» YOUR TASK
Copy every text line of the data below word for word, leaving out the pictures.

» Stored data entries
[START]
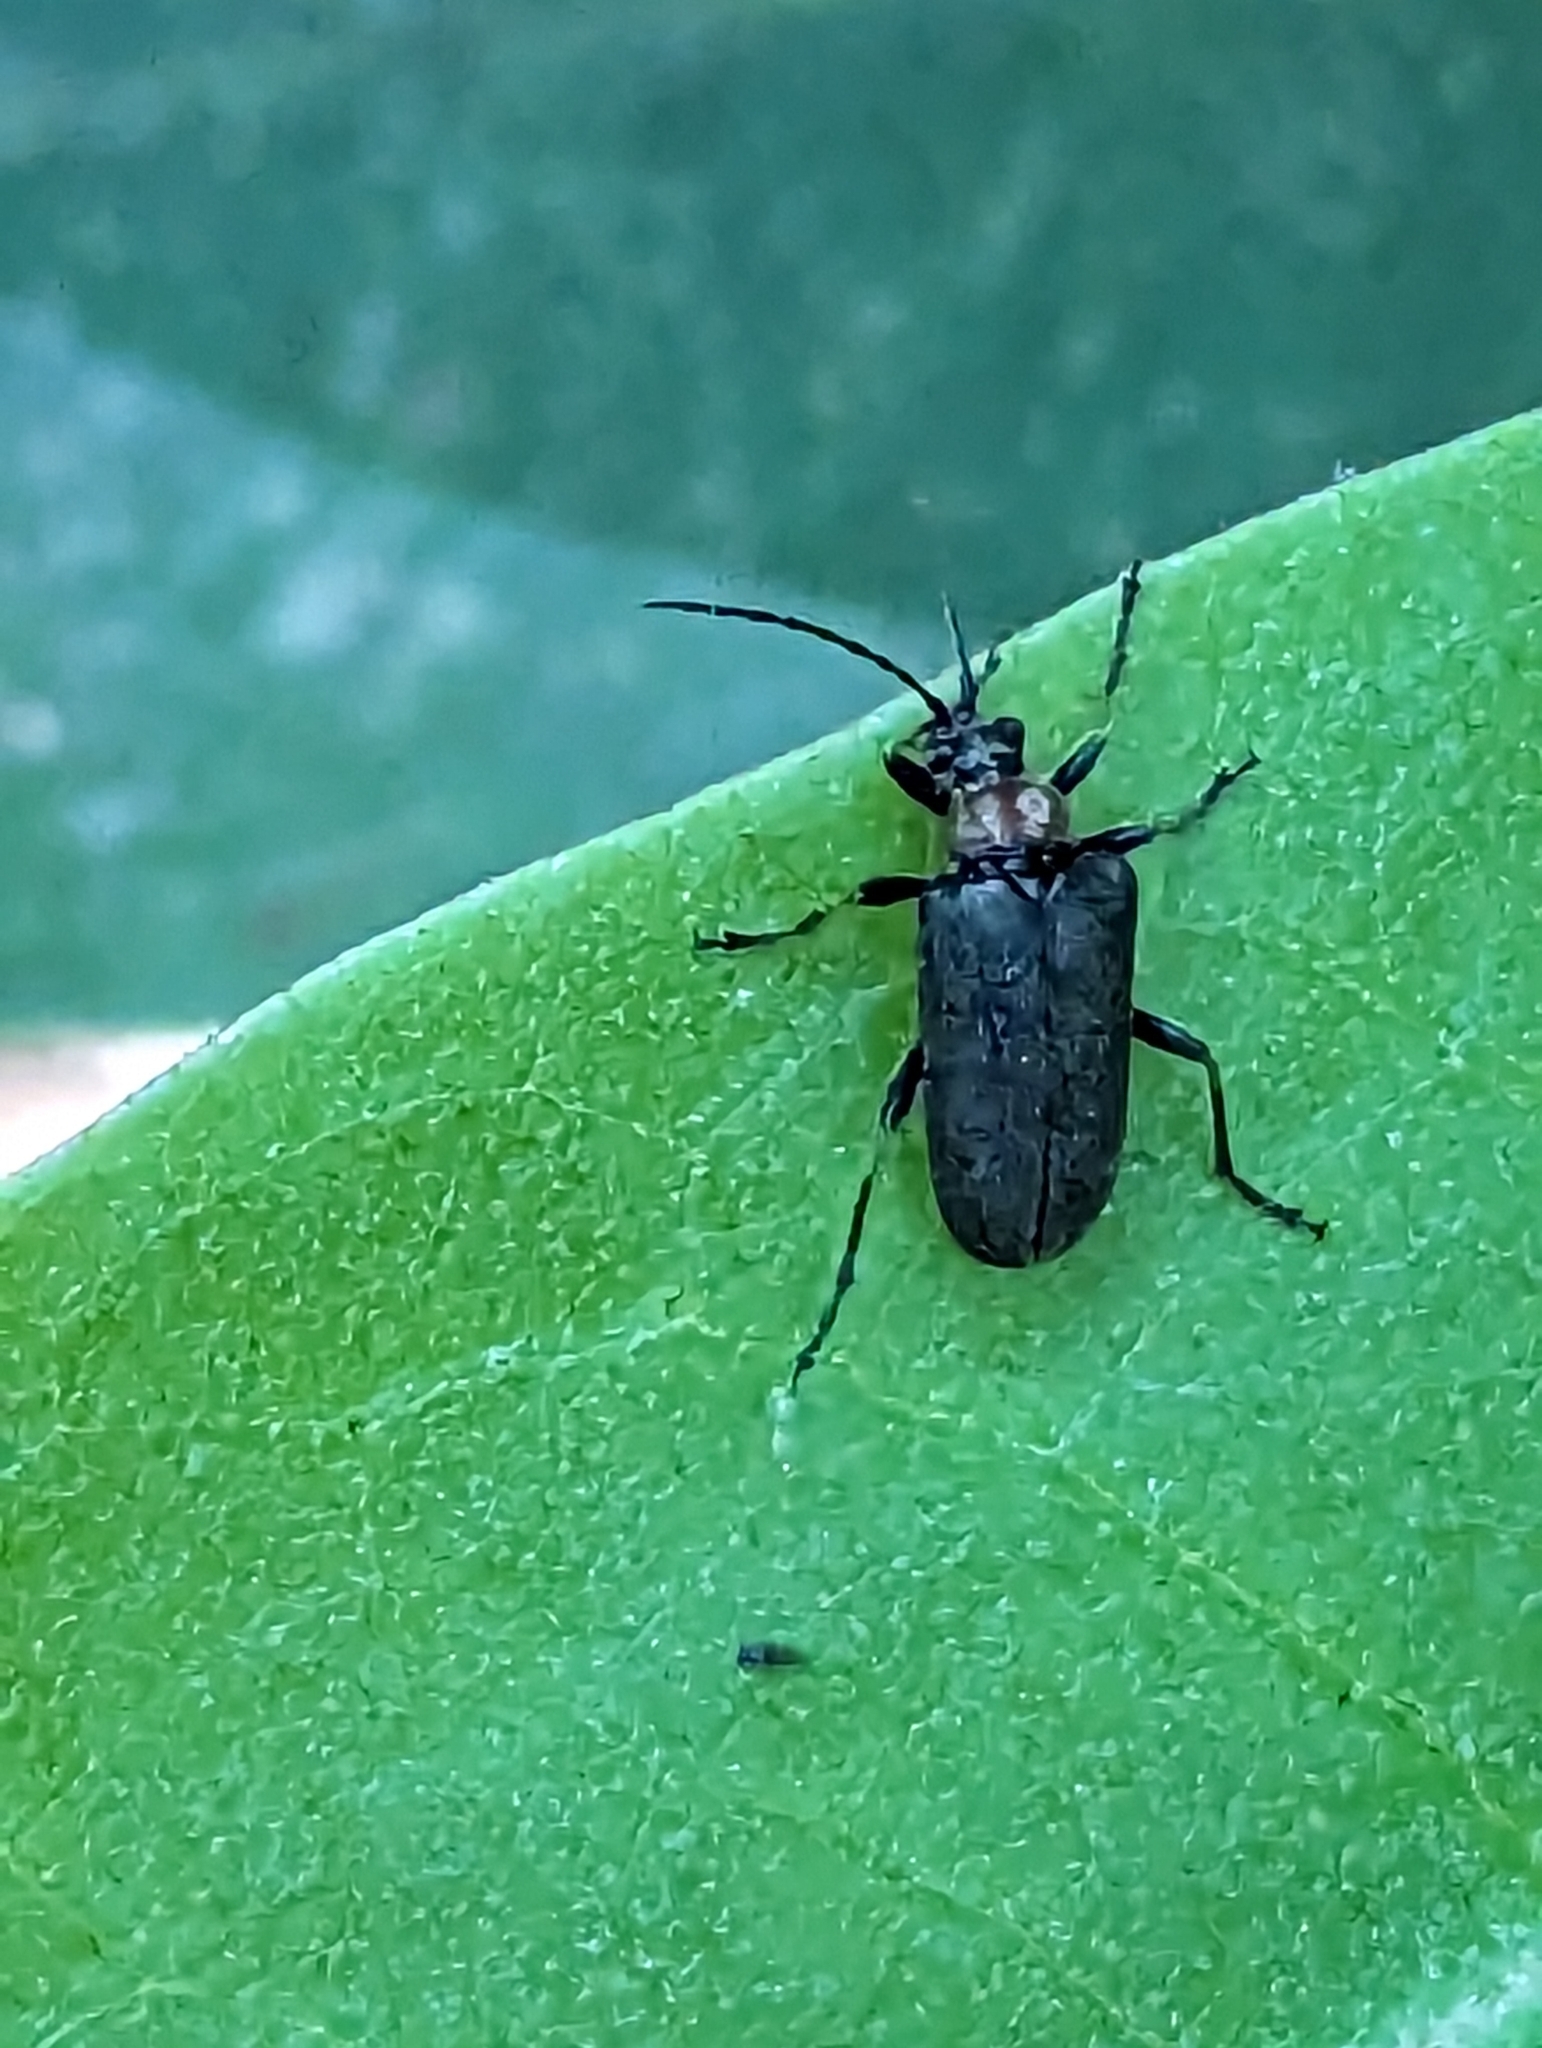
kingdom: Animalia
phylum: Arthropoda
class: Insecta
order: Coleoptera
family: Cerambycidae
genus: Gaurotes
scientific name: Gaurotes thoracica
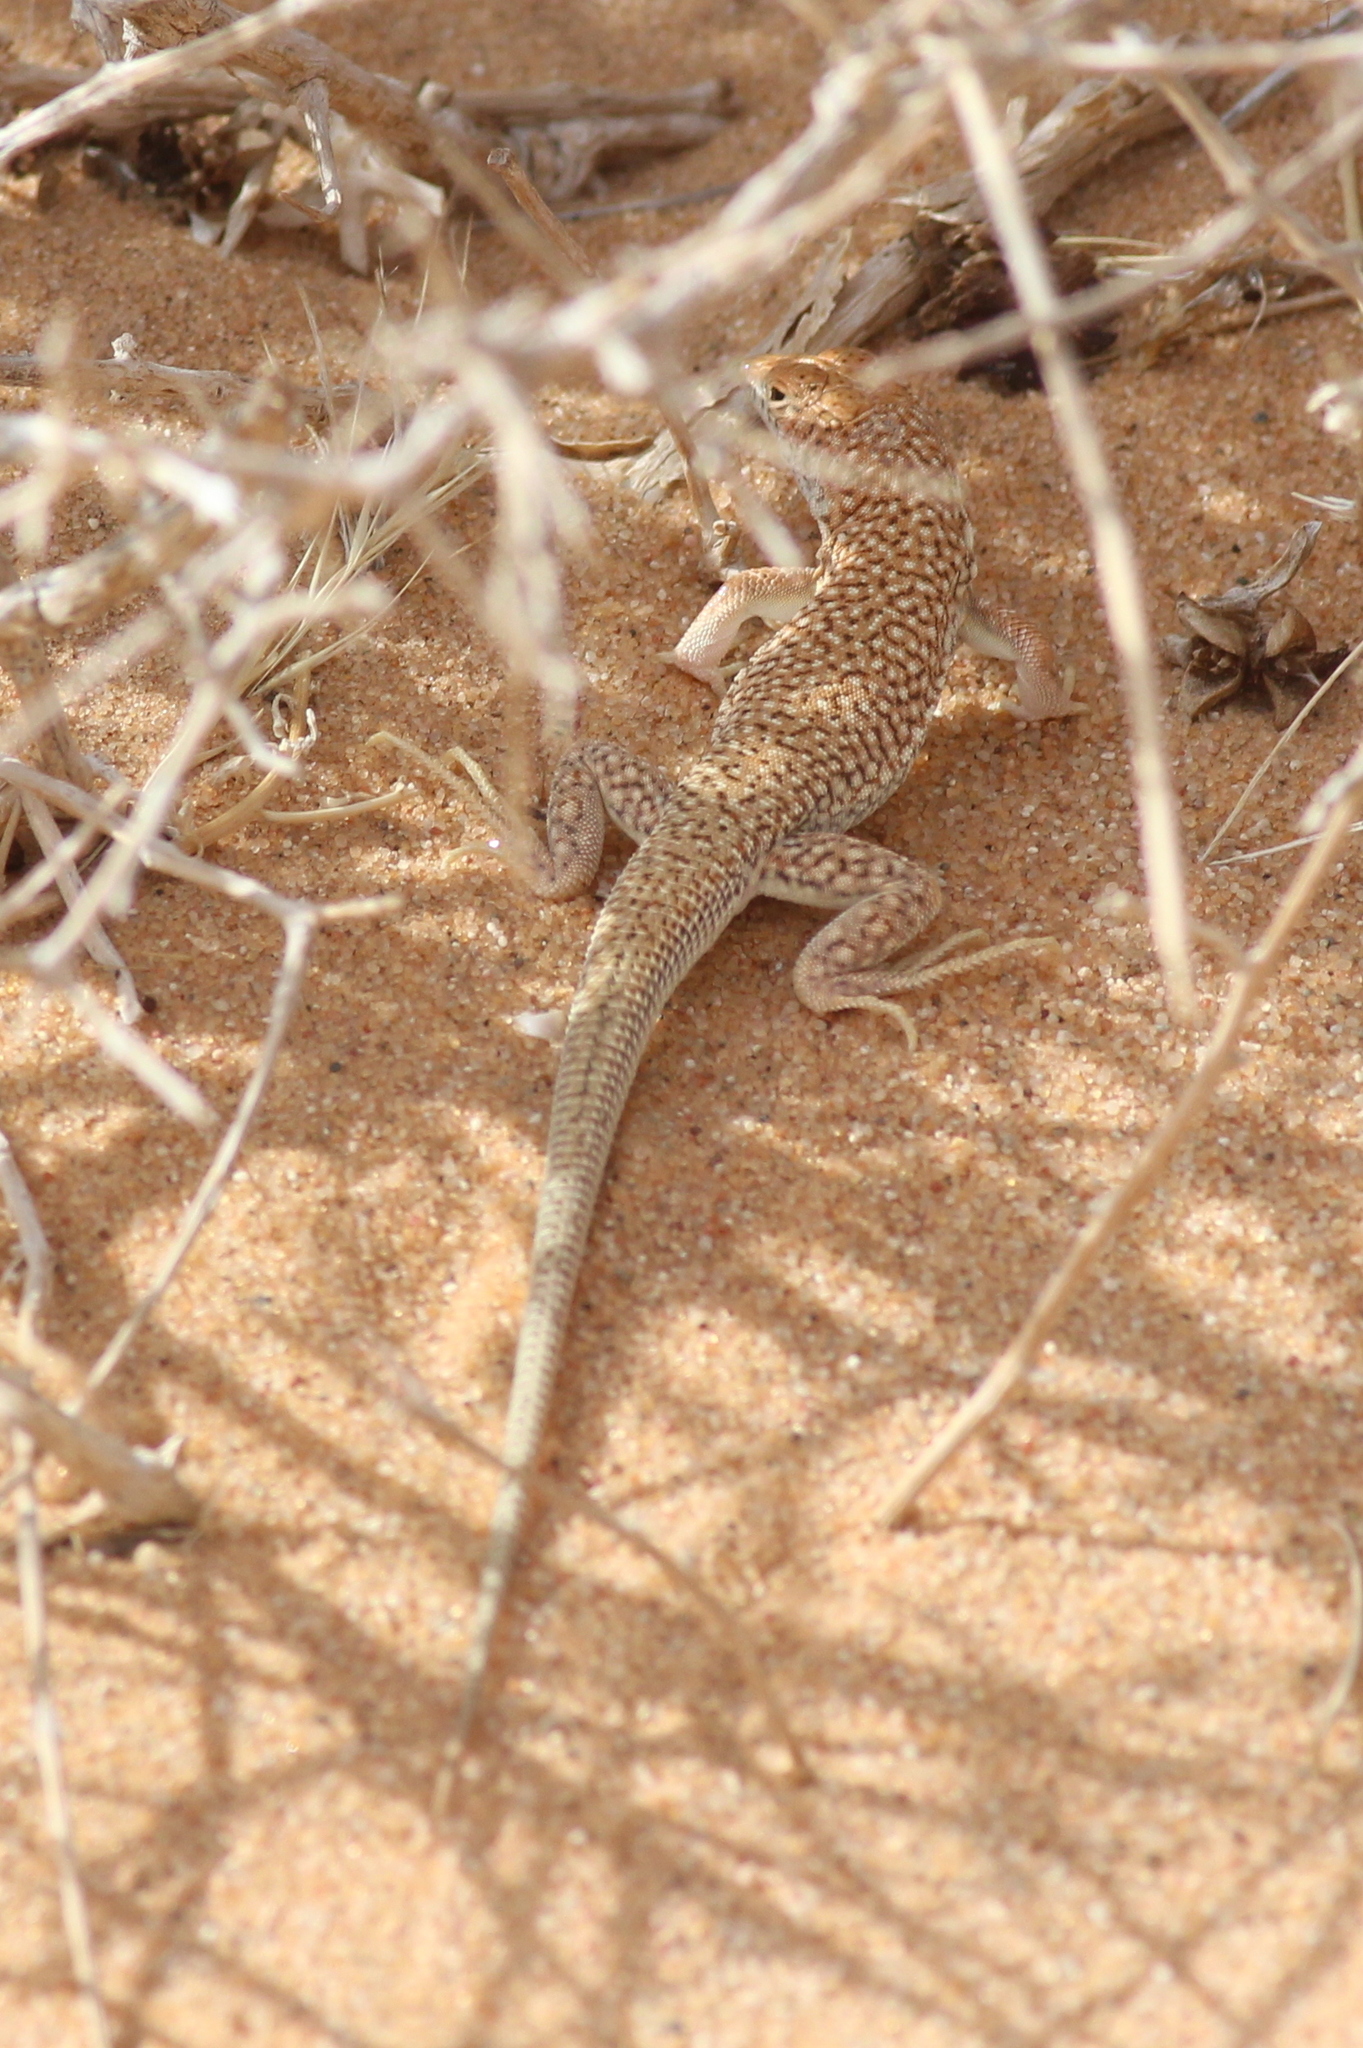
[END]
» FINAL ANSWER
kingdom: Animalia
phylum: Arthropoda
class: Insecta
order: Coleoptera
family: Cerambycidae
genus: Gaurotes
scientific name: Gaurotes thoracica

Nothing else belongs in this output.